Yet another shocking survey result came to my attention last week.
This was the headline on a press release: "Survey: Nearly Half of Lawyers Say Mentors and Peers Are 'Go-To' Sources for Legal Career Advice, Beating Out Family Members."
Are you as stunned as I am?
Why would anyone bother to do a survey of this?
Did the surveyors have any idea what a mentor is?
Here's a partial quote from Merriam-Webster: "Someone who teaches or gives help and advice."
So doesn't that mean everyone you go to for advice is a mentor?
If not, why would you go to someone who's not a mentor for advice? Would you prefer them to stare at you blankly or refuse to give advice - therefore, not being a mentor?
And when did mentors and peers get into a competition with family members?

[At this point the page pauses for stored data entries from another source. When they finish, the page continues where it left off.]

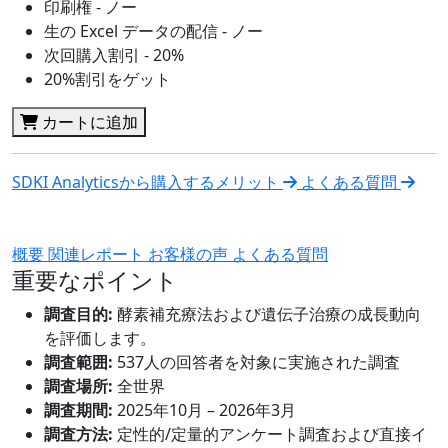
印刷権 - ノー
生の Excel データの配信 - ノー
次回購入割引 - 20%
20%割引をゲット
カートに追加
SDKI Analyticsから購入するメリット
よくある質問
概要
関連レポート
お客様の声
よくある質問
重要なポイント
調査目的:
酵素補充療法および遺伝子治療の成長動向
を評価します。
調査範囲:
537人の回答者を対象に実施された調査
調査場所:
全世界
調査期間:
2025年10月 – 2026年3月
調査方法:
定性的/定量的アンケート調査および直接イ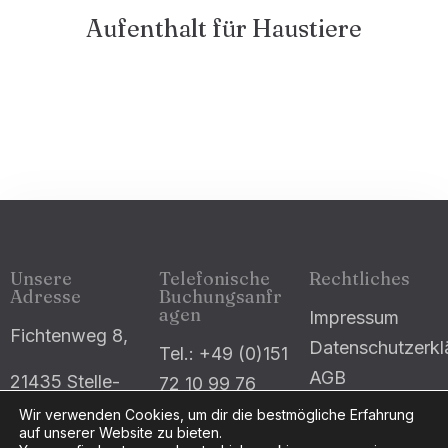
Aufenthalt für Haustiere
Suche
Unsere
Telefonische
Rechtliches
Adresse
Buchungsanfr
agen
Impressum
Fichtenweg 8,
Datenschutzerkl
Tel.: +49 (0)151
AGB
21435 Stelle-
72 10 99 76
Ashausen
E-Mail: info
Wir verwenden Cookies, um dir die bestmögliche Erfahrung
auf unserer Website zu bieten.
(at) our-little-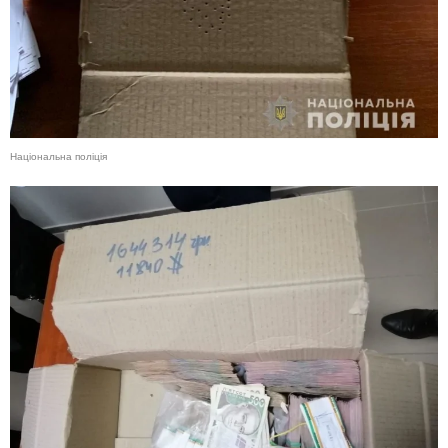
Національна поліція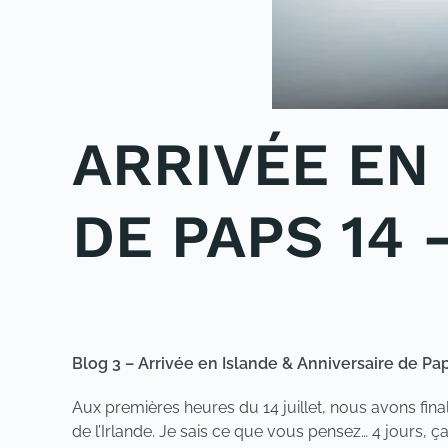
ARRIVÉE EN
DE PAPS 14 
WRITTEN BY
ADMINMIKE
ON
28/07/2020
. POSTED IN
U
Blog 3 – Arrivée en Islande & Anniversaire de Paps
Aux premières heures du 14 juillet, nous avons fina
de l’Irlande. Je sais ce que vous pensez… 4 jours,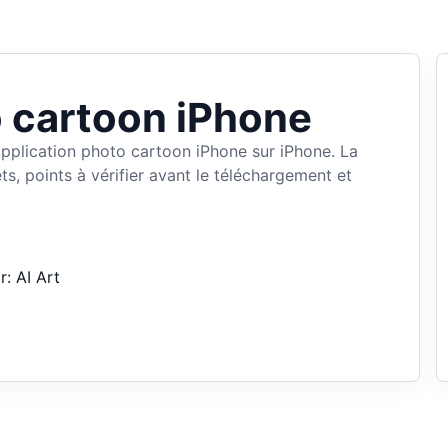
o cartoon iPhone
application photo cartoon iPhone sur iPhone. La
s, points à vérifier avant le téléchargement et
: AI Art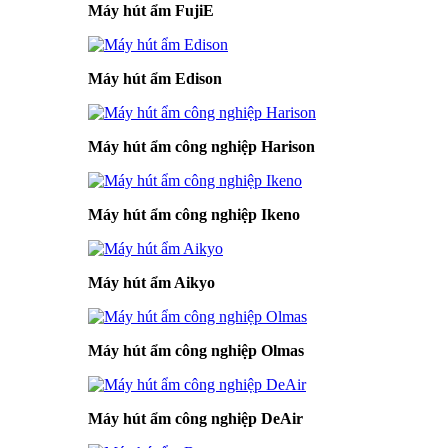
Máy hút ẩm FujiE
Máy hút ẩm Edison
Máy hút ẩm công nghiệp Harison
Máy hút ẩm công nghiệp Ikeno
Máy hút ẩm Aikyo
Máy hút ẩm công nghiệp Olmas
Máy hút ẩm công nghiệp DeAir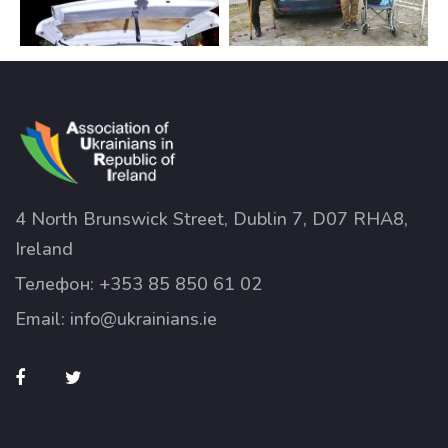
4 North Brunswick Street, Dublin 7, D07 RHA8,
Ireland
Телефон:
+353 85 850 61 02
Email:
info@ukrainians.ie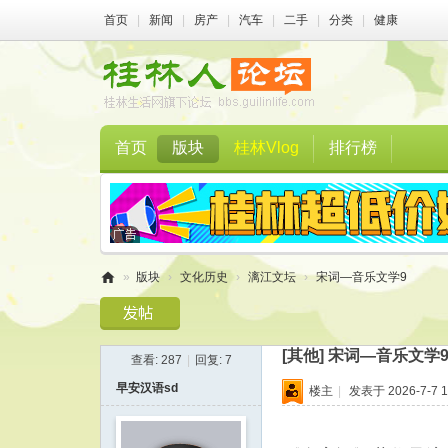
首页
|
新闻
|
房产
|
汽车
|
二手
|
分类
|
健康
首页
版块
桂林Vlog
排行榜
»
版块
›
文化历史
›
漓江文坛
›
宋词—音乐文学9
桂
林
[其他]
宋词—音乐文学
查看:
287
|
回复:
7
人
早安汉语sd
楼主
|
发表于 2026-7-7 1
论
坛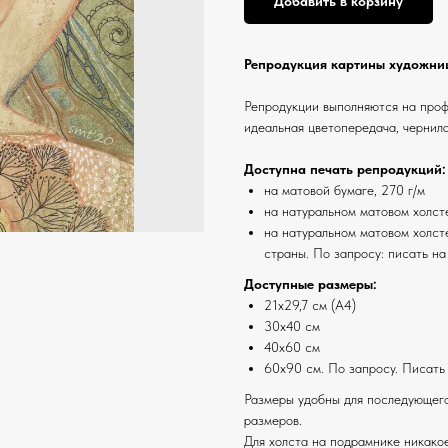
Добавить в корзину
Репродукция картины художниц
Репродукции выполняются на про
идеальная цветопередача, чернила
Доступна печать репродукций:
на матовой бумаге, 270 г/м
на натуральном матовом холст
на натуральном матовом холсте
страны. По запросу: писать на
Доступные размеры:
21х29,7 см (А4)
30х40 см
40х60 см
60х90 см. По запросу. Писать
Размеры удобны для последующего
размеров.
Для холста на подрамнике никако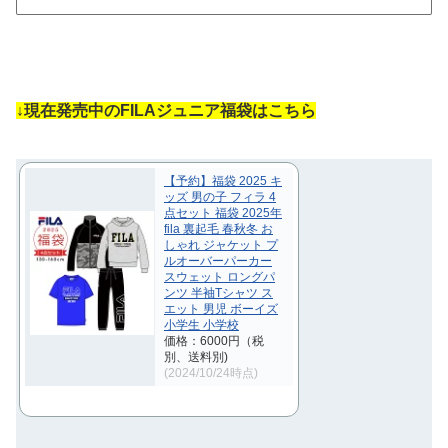
↓現在発売中のFILAジュニア福袋はこちら
【予約】福袋 2025 キ
ッズ 男の子 フィラ 4
点セット 福袋 2025年
fila 裏起毛 春秋冬 お
しゃれ ジャケット プ
ルオーバーパーカー
スウェット ロングパ
ンツ 半袖Tシャツ ス
エット 男児 ボーイズ
小学生 小学校
価格：6000円（税
別、送料別)
(2024/10/24時点)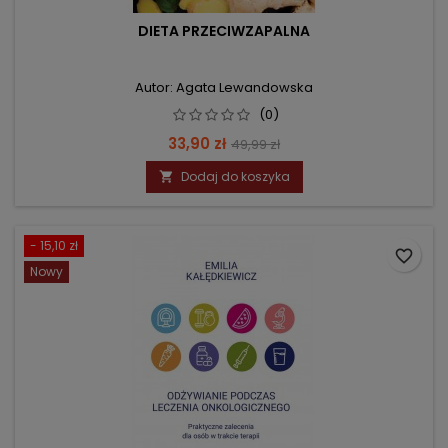
DIETA PRZECIWZAPALNA
Autor: Agata Lewandowska
(0)
Cena
Cena
33,90 zł
49,99 zł
podstawowa
Dodaj do koszyka

- 15,10 zł
favorite_border
Nowy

Does the family member category include drunken uncles and toddler nephews?
The survey was conducted by something called Robert Half Legal, a "legal staffing and consulting solutions firm" - not a law firm or a group of lawyers.
So a non-law firm was telling us that lawyers get advice from other lawyers.
Is this information helpful in any way?
Is a problem revealed here that needs fixing?
I'm confused, but I do have a suggestion. Consulting firms should get advice from their potential clients about how they might be helpful - rather than getting that advice from their peers or family members.
My favorite part of the survey results was that 2 percent of the lawyer respondents said their source of career advice is "other."
I'm guessing that means dogs.
The only explanation I can come up with for this survey is the possibility of the opposite result. What if it turned out that most lawyers don't turn to mentors for advice?
That would mean they're turning to people, or inanimate objects, that do not give them advice.
Faced with this information, we'd advise that lawyers to turn to people who do give advice.
But fortunately, we don't have this lack-of-advice crisis except for the minority that turn to families (which could include small children and the insane) and dogs.
So only a few of you need help.
We can relax now.
Repetitive redundancy. My favorite sentences of the week come from a California Court of Appeal ruling in CVS Pharmacy Inc. v. Superior Court of Sacramento County.
The appellate panel quotes the trial court as saying: "But it may well be that plaintiff's hunt for an appropriate class plaintiff is ... a magical unicorn. It's a mythical creature that does not exist."
As opposed to ordinary non-magical, down-to-earth unicorns and mythical creatures that do exist.
I do so love nitpicking.
More entertainment. Here's a challenge for you. Can you tell the difference between these two trade designs?
I know. They're almost identical.
If you don't believe me, check out an entertaining ruling from the 11th Circuit, Sovereign Military Hospitaller Order v. Florida Priory of the Knights Hospitallers of the Sovereign Order, in which we learn that two perhaps-charitable groups have been litigating over their trademarks for six years now and they're not done yet.
I won't spoil it for you, but the best part yet again is a quote from the trial judge who said that both sides were "more interested in dressing up in costumes, conferring titles on each other and playing in a 'weird world of princes and knights' than in performing charitable acts."
I think I may have seen these guys at Comic-Con.